═════ Materials provided ═════

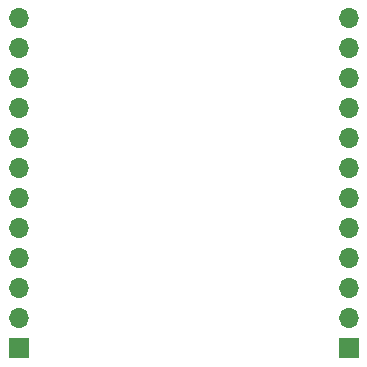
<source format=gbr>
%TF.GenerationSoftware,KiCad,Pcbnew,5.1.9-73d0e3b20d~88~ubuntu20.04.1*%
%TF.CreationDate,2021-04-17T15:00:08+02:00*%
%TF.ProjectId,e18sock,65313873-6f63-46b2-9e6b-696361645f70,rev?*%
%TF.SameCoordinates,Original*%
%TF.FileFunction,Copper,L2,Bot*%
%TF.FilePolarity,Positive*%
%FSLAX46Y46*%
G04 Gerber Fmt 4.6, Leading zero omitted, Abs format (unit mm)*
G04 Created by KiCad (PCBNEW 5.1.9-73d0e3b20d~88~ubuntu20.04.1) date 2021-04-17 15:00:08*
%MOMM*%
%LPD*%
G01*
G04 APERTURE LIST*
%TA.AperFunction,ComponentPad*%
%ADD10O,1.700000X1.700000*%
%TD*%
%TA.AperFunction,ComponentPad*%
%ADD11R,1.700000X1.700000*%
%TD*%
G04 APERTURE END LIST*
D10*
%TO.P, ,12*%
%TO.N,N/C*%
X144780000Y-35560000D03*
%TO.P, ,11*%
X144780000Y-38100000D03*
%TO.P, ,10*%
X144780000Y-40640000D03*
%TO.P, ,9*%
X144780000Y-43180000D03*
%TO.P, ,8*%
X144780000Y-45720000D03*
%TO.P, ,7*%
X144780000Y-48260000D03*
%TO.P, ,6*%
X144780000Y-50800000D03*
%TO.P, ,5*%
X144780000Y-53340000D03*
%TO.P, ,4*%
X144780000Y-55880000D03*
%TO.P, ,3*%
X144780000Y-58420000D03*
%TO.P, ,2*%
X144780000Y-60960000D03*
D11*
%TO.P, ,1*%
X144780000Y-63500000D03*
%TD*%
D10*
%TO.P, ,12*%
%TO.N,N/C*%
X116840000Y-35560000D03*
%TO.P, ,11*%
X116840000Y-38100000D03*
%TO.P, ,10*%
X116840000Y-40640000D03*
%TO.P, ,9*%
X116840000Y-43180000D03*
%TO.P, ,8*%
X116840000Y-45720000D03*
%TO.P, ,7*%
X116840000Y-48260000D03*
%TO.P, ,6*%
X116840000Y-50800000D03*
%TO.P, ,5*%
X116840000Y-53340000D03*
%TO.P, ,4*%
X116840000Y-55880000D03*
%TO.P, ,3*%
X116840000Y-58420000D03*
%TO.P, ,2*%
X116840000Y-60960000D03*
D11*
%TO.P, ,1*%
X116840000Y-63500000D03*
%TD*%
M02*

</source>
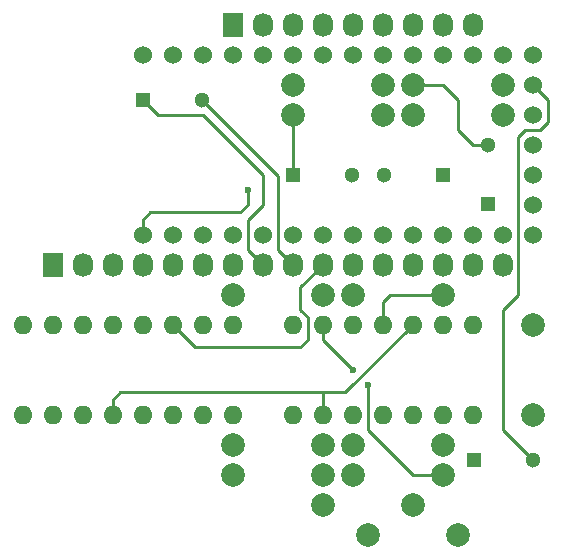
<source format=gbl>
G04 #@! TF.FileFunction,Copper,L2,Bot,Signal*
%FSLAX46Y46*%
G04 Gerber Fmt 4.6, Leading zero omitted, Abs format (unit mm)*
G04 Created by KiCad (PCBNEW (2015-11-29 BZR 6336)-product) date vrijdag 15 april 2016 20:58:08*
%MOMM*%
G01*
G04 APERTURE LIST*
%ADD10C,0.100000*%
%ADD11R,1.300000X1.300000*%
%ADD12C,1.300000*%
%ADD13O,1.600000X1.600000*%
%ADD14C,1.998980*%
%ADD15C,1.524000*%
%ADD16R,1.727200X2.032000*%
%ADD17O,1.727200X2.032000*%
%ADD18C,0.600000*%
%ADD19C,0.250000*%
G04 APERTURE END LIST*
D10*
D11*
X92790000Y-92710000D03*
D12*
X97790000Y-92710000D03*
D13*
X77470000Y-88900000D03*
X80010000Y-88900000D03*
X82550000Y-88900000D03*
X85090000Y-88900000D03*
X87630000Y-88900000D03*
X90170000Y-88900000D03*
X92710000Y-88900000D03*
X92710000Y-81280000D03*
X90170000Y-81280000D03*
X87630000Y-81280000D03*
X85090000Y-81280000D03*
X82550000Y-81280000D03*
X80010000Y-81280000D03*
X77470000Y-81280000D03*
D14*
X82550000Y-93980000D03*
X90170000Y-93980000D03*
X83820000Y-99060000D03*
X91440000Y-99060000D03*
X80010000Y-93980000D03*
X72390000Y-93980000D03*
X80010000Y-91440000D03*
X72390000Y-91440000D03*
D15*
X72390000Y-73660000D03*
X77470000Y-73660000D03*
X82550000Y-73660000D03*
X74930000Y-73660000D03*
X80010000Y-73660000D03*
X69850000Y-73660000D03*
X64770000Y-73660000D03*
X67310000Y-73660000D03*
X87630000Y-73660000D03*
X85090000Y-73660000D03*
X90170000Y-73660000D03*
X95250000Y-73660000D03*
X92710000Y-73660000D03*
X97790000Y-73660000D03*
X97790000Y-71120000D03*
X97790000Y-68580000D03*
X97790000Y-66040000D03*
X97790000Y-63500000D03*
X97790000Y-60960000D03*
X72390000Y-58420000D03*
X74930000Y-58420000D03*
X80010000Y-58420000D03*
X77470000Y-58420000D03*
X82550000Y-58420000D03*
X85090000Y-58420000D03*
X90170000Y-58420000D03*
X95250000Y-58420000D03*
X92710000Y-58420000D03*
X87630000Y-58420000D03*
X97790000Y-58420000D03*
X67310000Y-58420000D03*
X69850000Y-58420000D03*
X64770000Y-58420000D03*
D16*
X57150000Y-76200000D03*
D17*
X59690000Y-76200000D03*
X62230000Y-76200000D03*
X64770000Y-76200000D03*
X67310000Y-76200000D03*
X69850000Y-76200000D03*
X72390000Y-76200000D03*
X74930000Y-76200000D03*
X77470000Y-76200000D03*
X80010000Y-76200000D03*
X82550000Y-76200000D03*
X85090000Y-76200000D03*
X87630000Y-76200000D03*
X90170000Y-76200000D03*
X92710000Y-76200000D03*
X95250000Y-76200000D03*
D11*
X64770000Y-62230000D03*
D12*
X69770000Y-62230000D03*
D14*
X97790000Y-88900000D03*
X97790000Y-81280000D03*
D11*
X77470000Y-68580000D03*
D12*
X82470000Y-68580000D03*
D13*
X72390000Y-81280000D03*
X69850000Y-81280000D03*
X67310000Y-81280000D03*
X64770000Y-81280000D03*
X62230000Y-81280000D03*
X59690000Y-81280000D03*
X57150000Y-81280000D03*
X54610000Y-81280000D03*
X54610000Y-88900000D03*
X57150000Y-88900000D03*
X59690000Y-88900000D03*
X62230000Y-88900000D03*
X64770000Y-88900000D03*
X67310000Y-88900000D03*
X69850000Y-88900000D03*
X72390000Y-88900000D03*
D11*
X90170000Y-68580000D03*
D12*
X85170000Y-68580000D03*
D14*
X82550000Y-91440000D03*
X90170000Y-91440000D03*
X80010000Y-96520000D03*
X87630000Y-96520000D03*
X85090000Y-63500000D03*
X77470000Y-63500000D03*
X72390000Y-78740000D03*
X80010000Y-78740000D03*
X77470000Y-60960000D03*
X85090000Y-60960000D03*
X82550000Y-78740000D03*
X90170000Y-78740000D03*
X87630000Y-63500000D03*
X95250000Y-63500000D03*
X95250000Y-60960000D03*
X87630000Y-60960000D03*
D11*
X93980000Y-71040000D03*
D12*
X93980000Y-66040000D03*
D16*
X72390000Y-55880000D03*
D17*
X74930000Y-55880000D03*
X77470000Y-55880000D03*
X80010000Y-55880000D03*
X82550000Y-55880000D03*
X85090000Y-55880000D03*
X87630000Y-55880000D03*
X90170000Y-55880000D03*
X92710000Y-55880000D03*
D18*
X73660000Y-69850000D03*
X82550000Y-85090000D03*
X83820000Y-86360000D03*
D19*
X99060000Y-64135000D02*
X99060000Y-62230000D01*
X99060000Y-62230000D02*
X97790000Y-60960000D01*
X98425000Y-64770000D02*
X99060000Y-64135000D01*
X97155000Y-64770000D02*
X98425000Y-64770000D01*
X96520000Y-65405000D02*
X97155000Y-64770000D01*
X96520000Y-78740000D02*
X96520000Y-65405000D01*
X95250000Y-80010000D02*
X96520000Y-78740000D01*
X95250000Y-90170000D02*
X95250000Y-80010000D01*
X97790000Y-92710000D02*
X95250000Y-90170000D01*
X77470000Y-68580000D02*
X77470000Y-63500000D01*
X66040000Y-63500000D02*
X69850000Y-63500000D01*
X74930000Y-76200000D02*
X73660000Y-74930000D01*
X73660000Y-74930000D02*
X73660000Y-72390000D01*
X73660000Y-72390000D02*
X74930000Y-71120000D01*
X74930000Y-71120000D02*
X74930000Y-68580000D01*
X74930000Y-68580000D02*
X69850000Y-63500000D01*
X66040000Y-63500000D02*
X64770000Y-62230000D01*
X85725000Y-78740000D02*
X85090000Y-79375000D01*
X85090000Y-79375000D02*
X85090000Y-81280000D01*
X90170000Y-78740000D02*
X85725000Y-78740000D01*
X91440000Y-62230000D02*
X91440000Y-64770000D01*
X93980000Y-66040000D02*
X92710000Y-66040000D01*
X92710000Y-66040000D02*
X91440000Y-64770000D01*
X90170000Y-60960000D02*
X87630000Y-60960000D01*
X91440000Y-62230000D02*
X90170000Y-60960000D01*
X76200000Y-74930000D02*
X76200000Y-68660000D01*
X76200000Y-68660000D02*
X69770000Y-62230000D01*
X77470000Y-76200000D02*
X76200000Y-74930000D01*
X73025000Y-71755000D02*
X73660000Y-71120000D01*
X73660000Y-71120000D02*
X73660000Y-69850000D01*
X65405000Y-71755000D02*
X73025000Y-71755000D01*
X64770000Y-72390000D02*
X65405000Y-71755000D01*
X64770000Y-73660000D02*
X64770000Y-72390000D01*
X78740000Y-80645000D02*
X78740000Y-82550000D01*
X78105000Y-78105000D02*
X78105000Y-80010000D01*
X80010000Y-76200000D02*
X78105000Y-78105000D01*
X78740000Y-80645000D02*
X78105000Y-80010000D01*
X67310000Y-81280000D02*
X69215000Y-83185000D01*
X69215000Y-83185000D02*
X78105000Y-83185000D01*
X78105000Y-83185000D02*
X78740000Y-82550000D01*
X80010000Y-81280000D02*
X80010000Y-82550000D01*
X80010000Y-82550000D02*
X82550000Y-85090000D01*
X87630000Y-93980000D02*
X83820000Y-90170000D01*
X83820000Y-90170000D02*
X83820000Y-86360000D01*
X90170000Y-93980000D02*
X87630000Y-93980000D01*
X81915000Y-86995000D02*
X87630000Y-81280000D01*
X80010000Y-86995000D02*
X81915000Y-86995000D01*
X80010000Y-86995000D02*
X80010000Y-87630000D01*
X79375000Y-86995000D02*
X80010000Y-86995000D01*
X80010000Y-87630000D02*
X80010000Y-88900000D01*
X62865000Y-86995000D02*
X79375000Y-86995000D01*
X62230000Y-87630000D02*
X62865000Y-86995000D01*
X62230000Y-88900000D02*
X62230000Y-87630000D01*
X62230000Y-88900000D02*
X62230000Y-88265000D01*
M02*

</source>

═════

_Problem details_.
Extract exactly and only the lines above from the line containing "X67310000Y-81280000D03*" through the line containing "X72390000Y-78740000D03*", both end lines included.

_Output for this exercise_.
X67310000Y-81280000D03*
X64770000Y-81280000D03*
X62230000Y-81280000D03*
X59690000Y-81280000D03*
X57150000Y-81280000D03*
X54610000Y-81280000D03*
X54610000Y-88900000D03*
X57150000Y-88900000D03*
X59690000Y-88900000D03*
X62230000Y-88900000D03*
X64770000Y-88900000D03*
X67310000Y-88900000D03*
X69850000Y-88900000D03*
X72390000Y-88900000D03*
D11*
X90170000Y-68580000D03*
D12*
X85170000Y-68580000D03*
D14*
X82550000Y-91440000D03*
X90170000Y-91440000D03*
X80010000Y-96520000D03*
X87630000Y-96520000D03*
X85090000Y-63500000D03*
X77470000Y-63500000D03*
X72390000Y-78740000D03*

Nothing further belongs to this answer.